I need to have huge boolean array. All values should be initialized as "True":

arr = [True] * (10 ** 9)

But created as above it takes too much memory. So I decided to use bytearray for that:

arr = bytearray(10 ** 9)  # initialized with zeroes

Is it possible to initialize bytearray with b'\x01' as effectively as it is initialized by b'\x00'?

I understand I could initialize bytearray with zeros and inverse my logic.
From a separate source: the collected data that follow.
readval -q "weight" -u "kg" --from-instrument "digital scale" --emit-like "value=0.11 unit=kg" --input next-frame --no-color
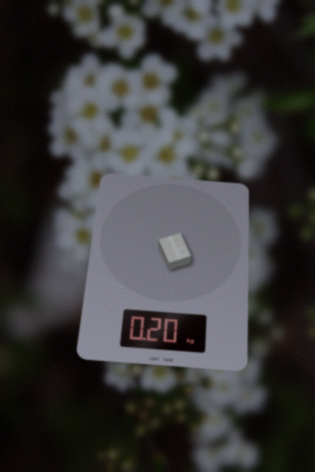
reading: value=0.20 unit=kg
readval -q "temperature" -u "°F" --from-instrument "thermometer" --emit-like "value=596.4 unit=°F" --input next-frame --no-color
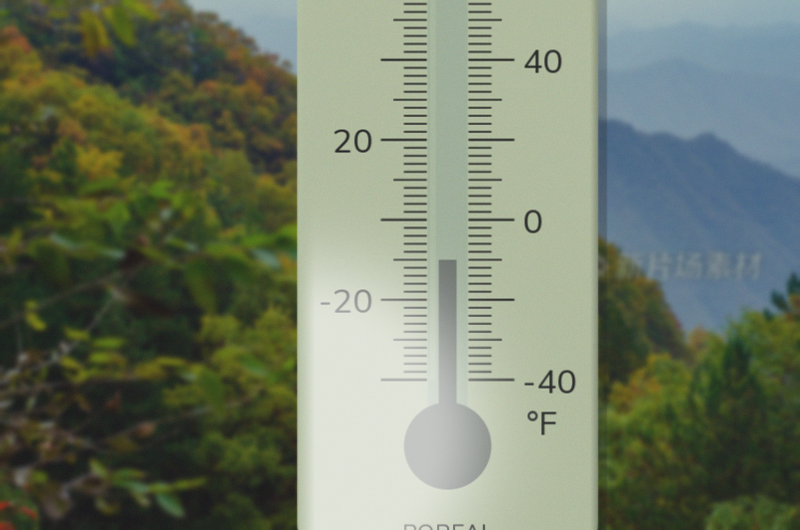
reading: value=-10 unit=°F
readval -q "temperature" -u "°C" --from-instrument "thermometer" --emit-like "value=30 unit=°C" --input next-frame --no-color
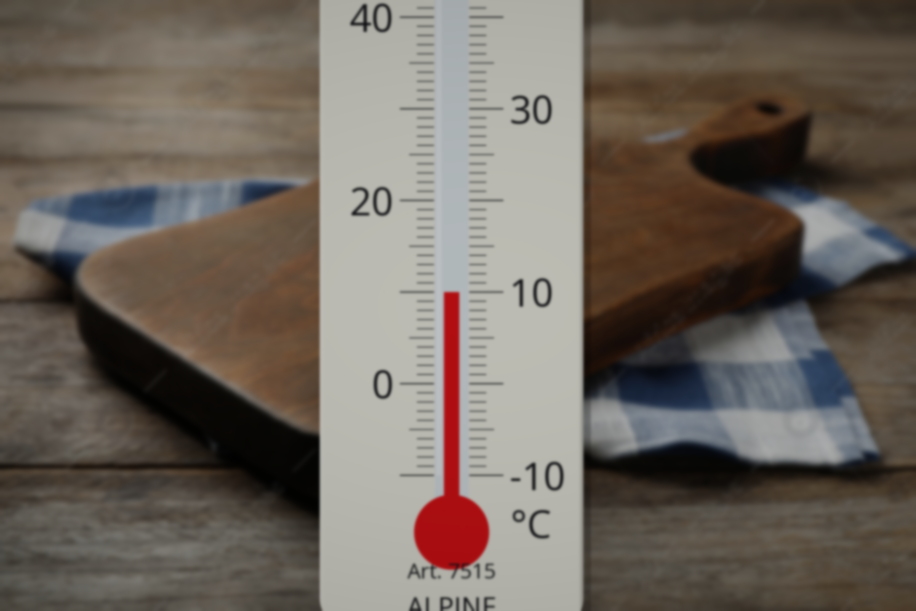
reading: value=10 unit=°C
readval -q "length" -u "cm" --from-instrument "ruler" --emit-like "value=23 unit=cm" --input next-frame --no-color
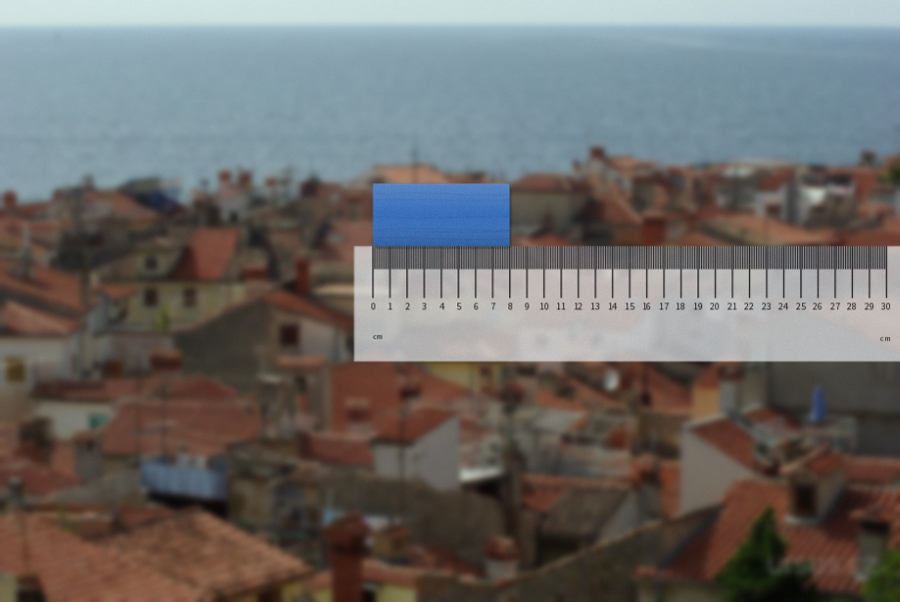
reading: value=8 unit=cm
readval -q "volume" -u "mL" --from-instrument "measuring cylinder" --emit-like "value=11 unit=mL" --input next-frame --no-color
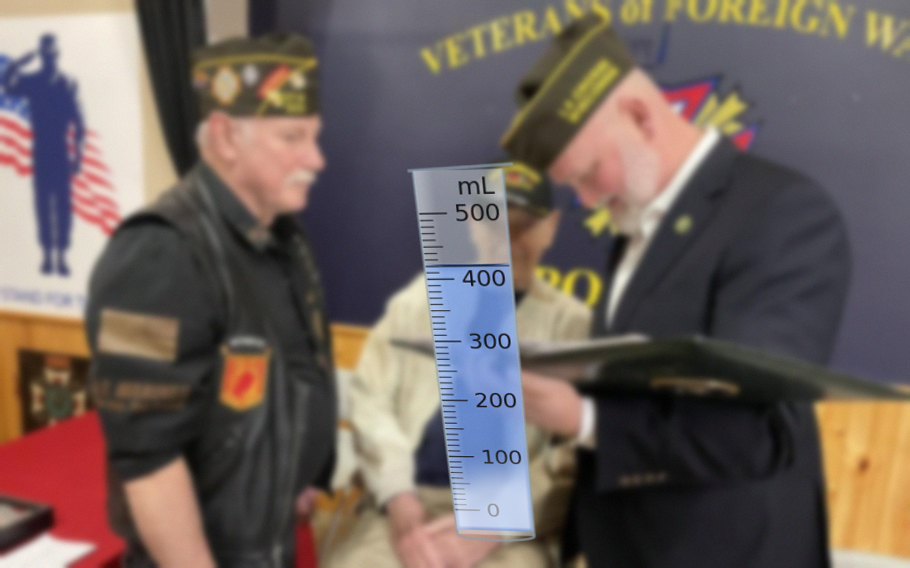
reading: value=420 unit=mL
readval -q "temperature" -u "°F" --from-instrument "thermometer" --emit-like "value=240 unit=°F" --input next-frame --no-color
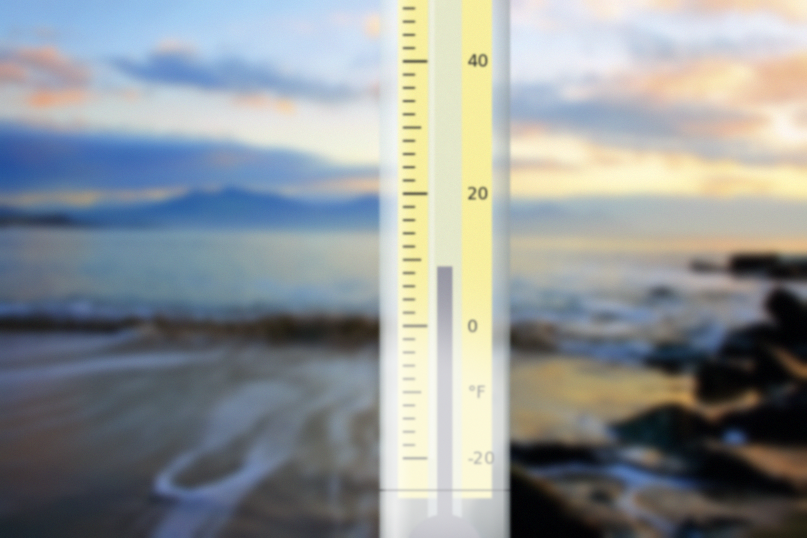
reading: value=9 unit=°F
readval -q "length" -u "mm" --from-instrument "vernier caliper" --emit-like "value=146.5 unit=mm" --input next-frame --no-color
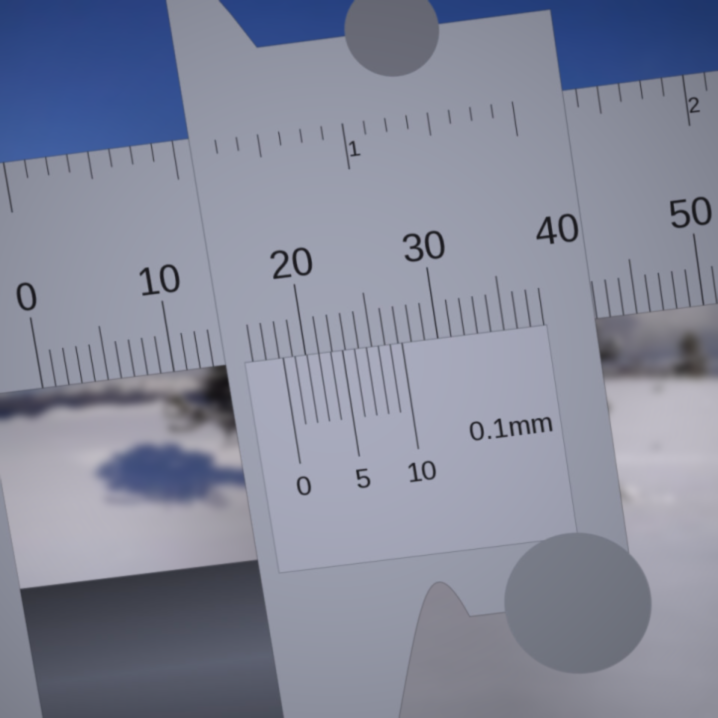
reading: value=18.3 unit=mm
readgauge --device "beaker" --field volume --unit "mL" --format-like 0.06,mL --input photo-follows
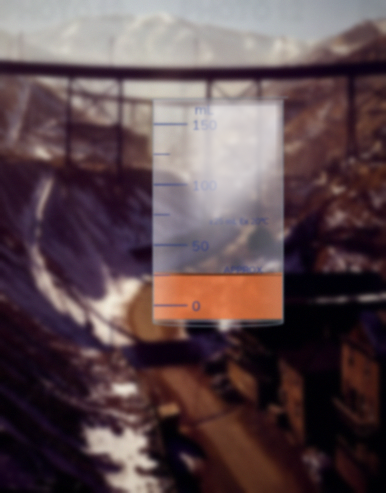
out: 25,mL
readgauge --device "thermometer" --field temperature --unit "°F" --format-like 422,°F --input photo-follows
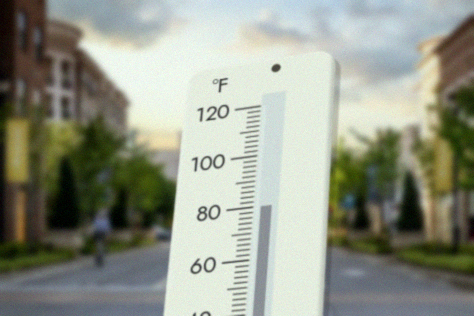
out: 80,°F
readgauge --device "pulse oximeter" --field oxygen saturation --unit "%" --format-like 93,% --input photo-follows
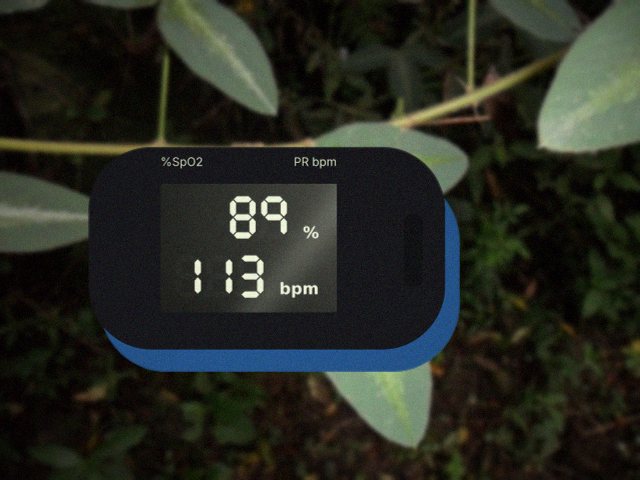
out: 89,%
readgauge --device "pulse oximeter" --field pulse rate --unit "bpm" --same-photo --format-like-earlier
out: 113,bpm
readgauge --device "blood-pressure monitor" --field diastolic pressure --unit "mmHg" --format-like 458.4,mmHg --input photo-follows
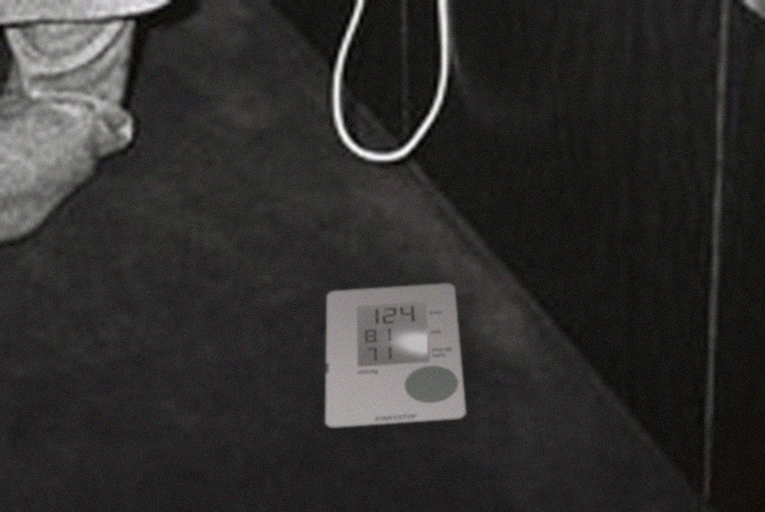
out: 81,mmHg
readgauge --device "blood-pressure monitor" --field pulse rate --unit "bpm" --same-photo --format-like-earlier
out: 71,bpm
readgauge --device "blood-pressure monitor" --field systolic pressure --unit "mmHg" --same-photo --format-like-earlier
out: 124,mmHg
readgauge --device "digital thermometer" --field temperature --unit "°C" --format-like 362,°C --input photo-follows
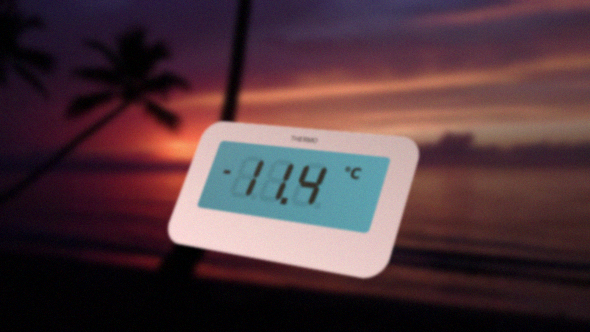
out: -11.4,°C
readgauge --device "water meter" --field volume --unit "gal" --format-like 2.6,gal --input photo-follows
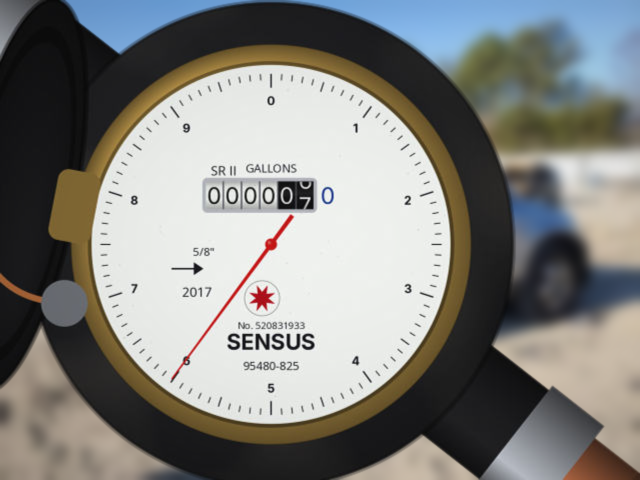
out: 66.0,gal
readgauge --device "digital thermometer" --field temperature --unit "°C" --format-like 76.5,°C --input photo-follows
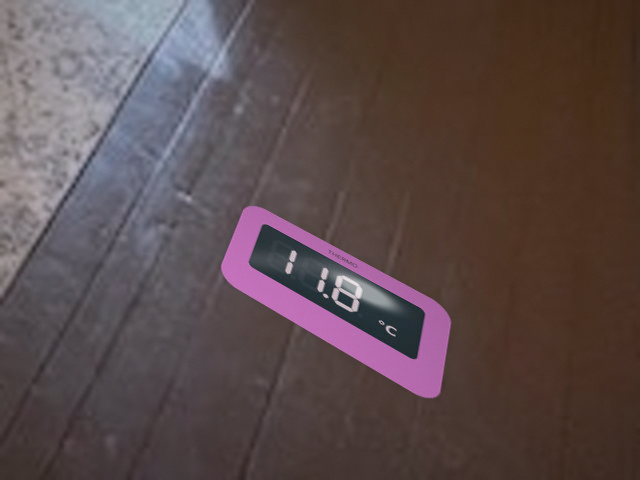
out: 11.8,°C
But I'd prefer not to do that if possible.

timeit:

>>> from timeit import timeit
>>> def f1():
...   return bytearray(10**9)
... 
>>> def f2():
...   return bytearray(b'\x01'*(10**9))
... 
>>> timeit(f1, number=100)
14.117428014000325
>>> timeit(f2, number=100)
51.42543800899875

Answer

ShadowRanger picture ShadowRanger · Nov 30, 2016

Easy, use sequence multiplication:

arr = bytearray(b'\x01') * 10 ** 9

Same approach works for initializing with zeroes (bytearray(b'\x00') * 10 ** 9), and it's generally preferred, since passing integers to the bytes constructor has been a source of confusion before (people sometimes think they can make a single element bytes with the value of the integer).

You want to initialize the single element bytearray first, then multiply, rather than multiplying the bytes and passing it to the bytearray constructor, so you avoid doubling your peak memory requirements (and requiring reading from one huge array and writing to another, on top of the simple memset-like operation on a single array that any solution requires).

In my local tests, bytearray(b'\x01') * 10 ** 9 runs exactly as fast as bytearray(10 ** 9); both took ~164 ms per loop, vs. 434 ms for multiplying the bytes object, then passing it to bytearray constructor.